Freezing the graph is a step where you combine these two results and feed it to your converter. The converter is provided as part of the TensorFlow Lite software. You can use this to convert your model into the format that you need. Once conversion step is completed you will have what is called as a .lite binary file.
Move the model to the mobile side
You feed this TensorFlow Lite model into the interpreter.The interpreter executes the model using a set of operators.If the interpreter is running a CPU then this can be executed directly on the CPU otherwise if there is hardware acceleration then it can be executed on the hardware accelerated hardware as well.
Components of TensorFlow Lite
The main components of TensorFlow Lite are the model file format, the interpreter for processing the graph, a set of kernels to work to or where the interpreter can invoke a set of kernels, and lastly an interface to the hardware acceleration layer.
TensorFlow Lite has a special model file formate and this is lightweight and has very few dependencies and most graph calculations are done using 32-bit float
The interpreter is engineered to be work with low overhead and on small devices.
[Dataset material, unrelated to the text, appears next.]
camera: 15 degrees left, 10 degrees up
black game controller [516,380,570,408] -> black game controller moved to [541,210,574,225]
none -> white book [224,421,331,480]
TensorFlow Lite has very few dependencies and it is easy to build on simple devices.TensorFlow Lite kept the binary size of 70KB and 300KB with operators.
It uses FlatBuffers. So it can load really and the speed comes at the cost of flexibility.TensFolw Lite support only a subset of operators that TensorFlow has.
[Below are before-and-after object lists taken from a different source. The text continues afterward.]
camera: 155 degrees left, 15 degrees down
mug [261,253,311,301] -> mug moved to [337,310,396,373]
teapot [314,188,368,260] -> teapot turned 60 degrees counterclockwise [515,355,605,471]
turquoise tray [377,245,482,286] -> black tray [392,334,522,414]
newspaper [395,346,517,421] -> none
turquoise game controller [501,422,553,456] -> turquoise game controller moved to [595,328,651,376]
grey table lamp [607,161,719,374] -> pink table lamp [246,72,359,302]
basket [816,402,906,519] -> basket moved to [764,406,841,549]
The set of operators are smaller. Every model will be not supported them, in particular, TensorFlow Lite provides a set of core built-in ops and these have been optimized for arm CPU using neon and they work in both float and quantized.
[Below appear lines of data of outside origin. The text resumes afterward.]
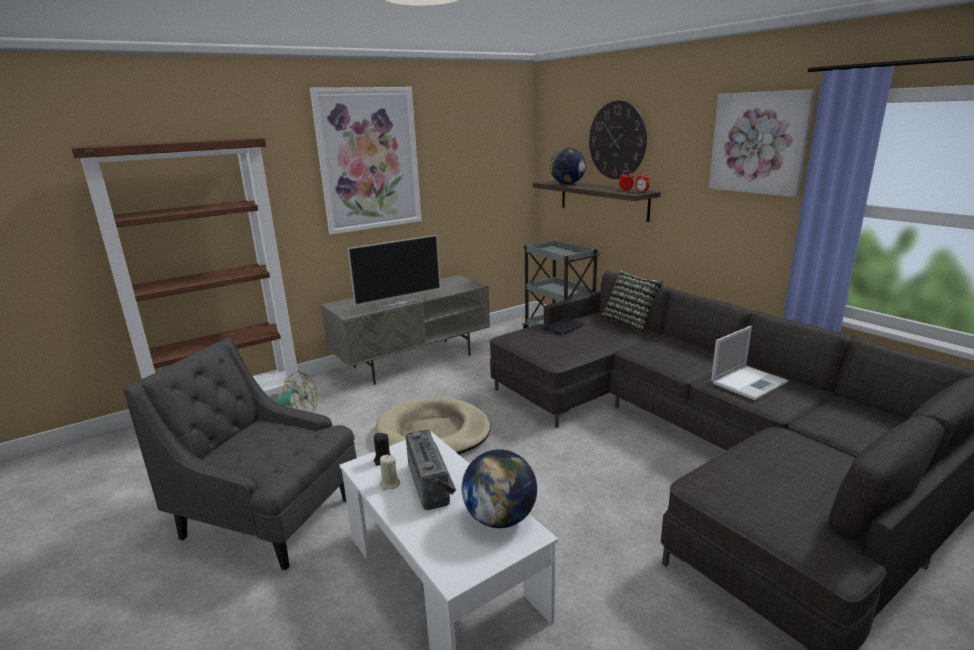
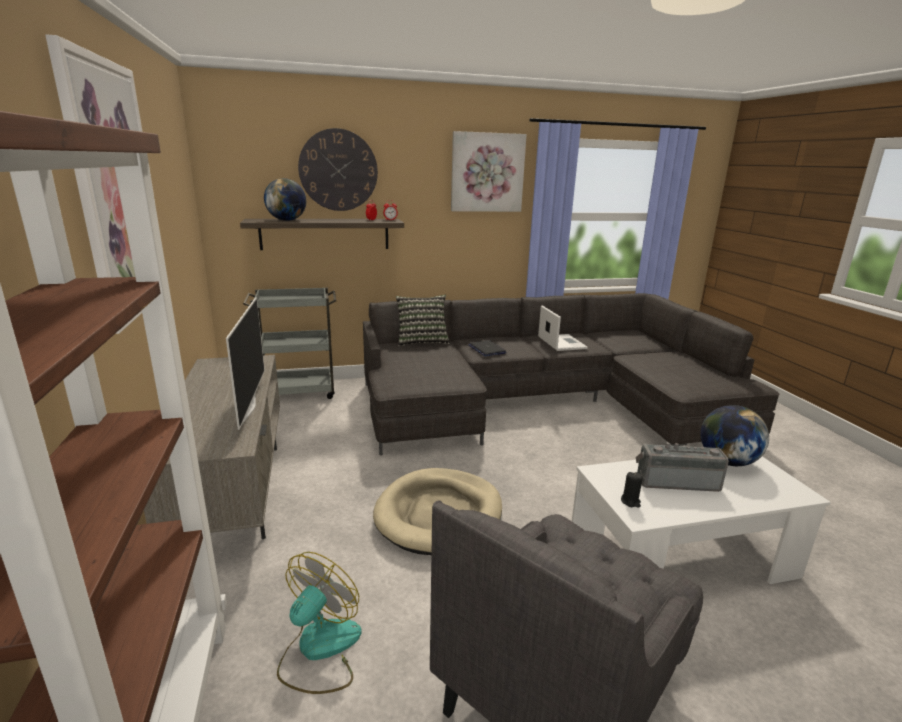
camera: 70 degrees left, 0 degrees up
beige candle [380,455,400,490] -> none
laptop [542,318,584,335] -> laptop moved to [468,340,506,356]

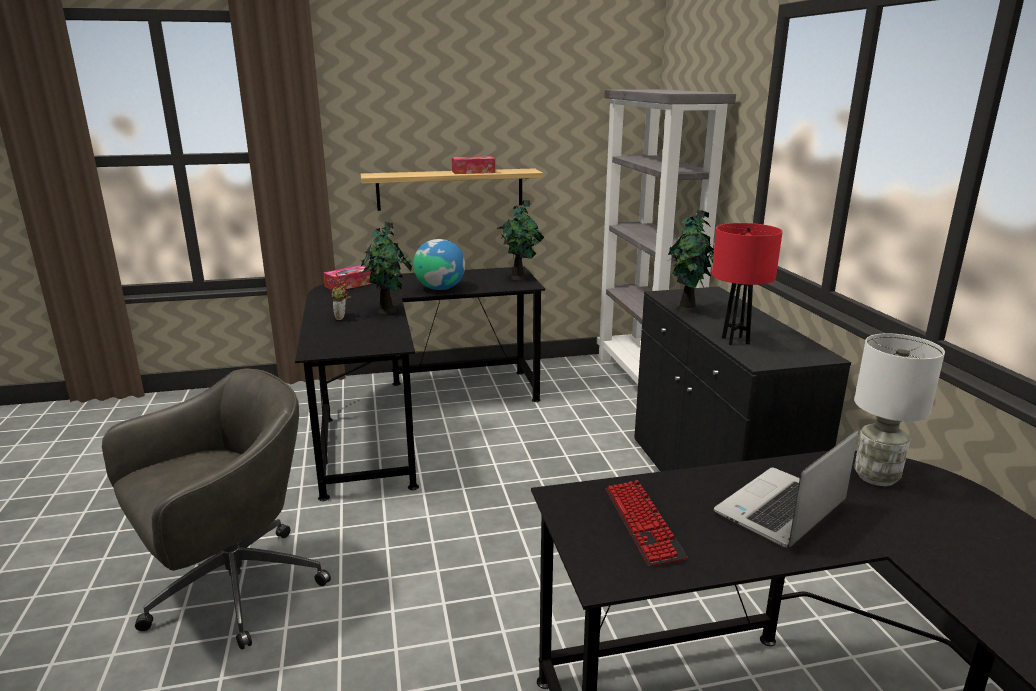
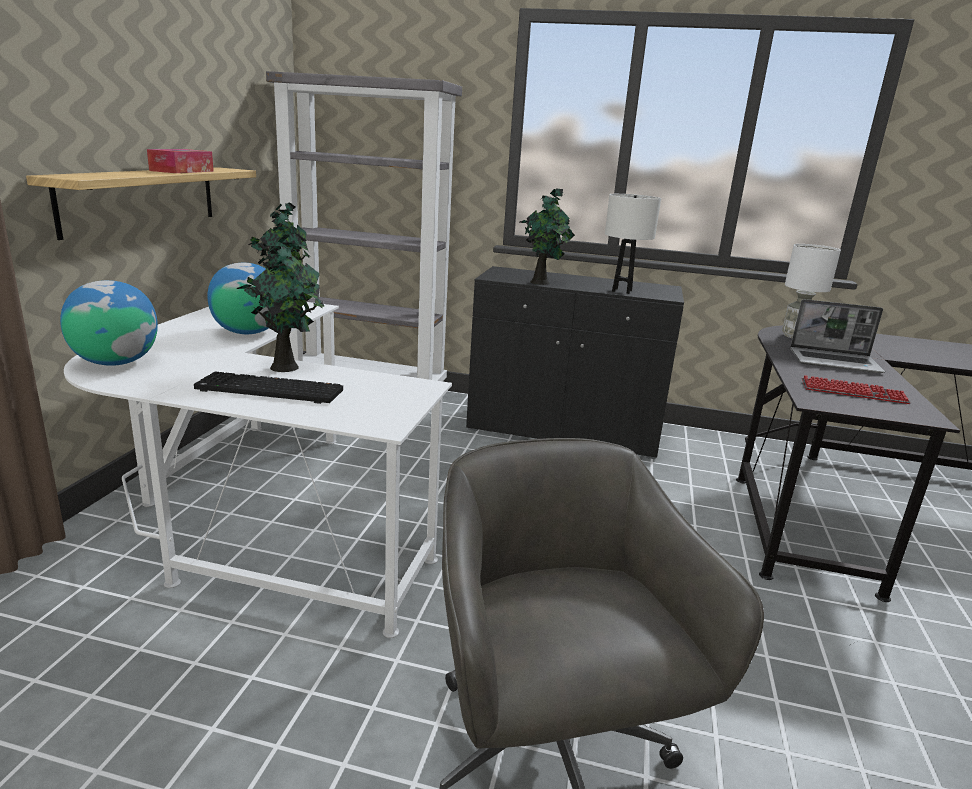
camera: 65 degrees left, 0 degrees up
black desk [295,266,545,501] -> white desk [64,302,452,638]
tissue box [323,265,373,290] -> globe [60,280,158,366]
potted plant [327,272,351,320] -> keyboard [194,371,343,404]
red table lamp [712,223,783,345] -> white table lamp [605,194,661,294]
laptop [714,431,858,548] -> laptop turned 60 degrees counterclockwise [790,299,885,373]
4.Interface to Hardware Acceleration
It targets custom hardware. It is the neural network API TensorFlow lite comes pre-loaded with hooks for neural network API. If your device supports NN API then tensor flow lite will delegate these operators into NN API and if you have a device that does not support NN API it’s executed directly on the CPU.
Android Neural Network API
Android Neural Network API is supported for Android with 8.1+ release in Oreo. It will support various hardware acceleration. It uses TensorFlow as a core technology.
You can use TensorFlow to write your mobile app and your app will get the benefits of hardware acceleration through your NN API. It basically abstracts the hardware layer for ML inference, for example, if a device has ML DSP it can transparently map to it and it uses NN primitives that are very similar to TensorFlow Lite.
Architecture for neural network API’s looks like this essentially there’s an android app. On top typically there is no need for the Android app to access the neural network API directly it will be accessing it through the machine learning interface which is the TensorFlow Lite interpreter and the NN runtime. The neural network runtime can talk to the hardware abstraction layer and then which talks to their device and run various accelerators.